As the saying goes, some cannot see the forest beyond the trees. For dental providers, it is important that dentists see the body beyond the teeth. It has been well documented that there are multiple systemic conditions related to oral health, including cardiovascular health, diabetes, prenatal health, and localized or referred pain.
In addition, certain genetic or health conditions can be discerned from symptoms related to the teeth or gums. When approaching overall dental care, there is a certain sequence that your dentist will follow to treat conditions based on their priority.
Prior to addressing dental concerns, your dentist should begin with the systemic phase of treatment by obtaining a thorough medical history that includes past and current medical conditions, medications, and any allergies that may affect your ability to receive dental care.
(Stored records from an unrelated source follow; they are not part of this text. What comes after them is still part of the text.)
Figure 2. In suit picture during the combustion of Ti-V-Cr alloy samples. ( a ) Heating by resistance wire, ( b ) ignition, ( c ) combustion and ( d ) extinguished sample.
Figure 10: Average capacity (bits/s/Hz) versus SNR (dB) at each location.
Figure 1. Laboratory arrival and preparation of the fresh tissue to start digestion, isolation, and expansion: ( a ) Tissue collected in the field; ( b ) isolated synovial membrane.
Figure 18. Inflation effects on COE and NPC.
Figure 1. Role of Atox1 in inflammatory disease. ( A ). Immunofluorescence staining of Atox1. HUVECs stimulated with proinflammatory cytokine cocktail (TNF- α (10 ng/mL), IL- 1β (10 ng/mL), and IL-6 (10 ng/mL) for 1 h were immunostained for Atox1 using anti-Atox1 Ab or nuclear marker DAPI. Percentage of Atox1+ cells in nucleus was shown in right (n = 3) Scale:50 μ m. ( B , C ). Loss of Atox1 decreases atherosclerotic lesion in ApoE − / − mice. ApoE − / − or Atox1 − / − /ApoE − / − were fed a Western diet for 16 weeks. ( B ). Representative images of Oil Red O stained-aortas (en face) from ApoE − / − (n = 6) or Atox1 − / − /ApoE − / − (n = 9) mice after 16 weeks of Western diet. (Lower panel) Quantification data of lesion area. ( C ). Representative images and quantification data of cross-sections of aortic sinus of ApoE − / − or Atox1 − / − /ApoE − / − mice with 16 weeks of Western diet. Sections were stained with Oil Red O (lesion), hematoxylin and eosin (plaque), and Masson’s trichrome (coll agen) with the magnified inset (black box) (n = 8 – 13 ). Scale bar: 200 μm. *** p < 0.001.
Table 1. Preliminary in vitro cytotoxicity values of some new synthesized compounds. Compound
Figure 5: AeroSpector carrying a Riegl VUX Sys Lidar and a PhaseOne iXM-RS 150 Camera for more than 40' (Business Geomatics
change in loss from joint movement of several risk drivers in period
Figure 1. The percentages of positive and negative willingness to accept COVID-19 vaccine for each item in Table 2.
After all systemic concerns are addressed, the next phase is the acute phase which involves treating any severe oral pain or infection. The priority during this phase is relieving the patient of pain and eliminating or reducing infections that could result in further oral or systemic concerns.
If periodontal disease is present, this is usually addressed prior to any dental treatment involving the teeth or dentition. The reason is that the periodontal structures that maintain the teeth create the foundation of teeth. The chronic loss of bone around the teeth may result in tooth loss, and therefore any dental treatment performed before this phase may have been in vain.
Following periodontal heath, the next stage is the disease control phase. This typically involves the treatment of tooth decay that, if left untreated, could turn into more significant treatment.
After all decay has been treated, the final restorative phase involves major restorations that may include crowns, implants, orthodontic work, and so on.
Finally, one of the most important phases is the recall phase. These are the routine visits consisting of dental cleanings and x-ray acquisition to make sure the previous care is under proper maintenance and to avoid further treatment. The frequency of these visits varies based on necessity but are typically three, four, or six-month intervals.
This is a typical standard followed by dentists. However, it is important to know that not all patients are the same and may require customization when dealing with dental concerns. It is always best to maintain good communication and a constant relationship with your dentist.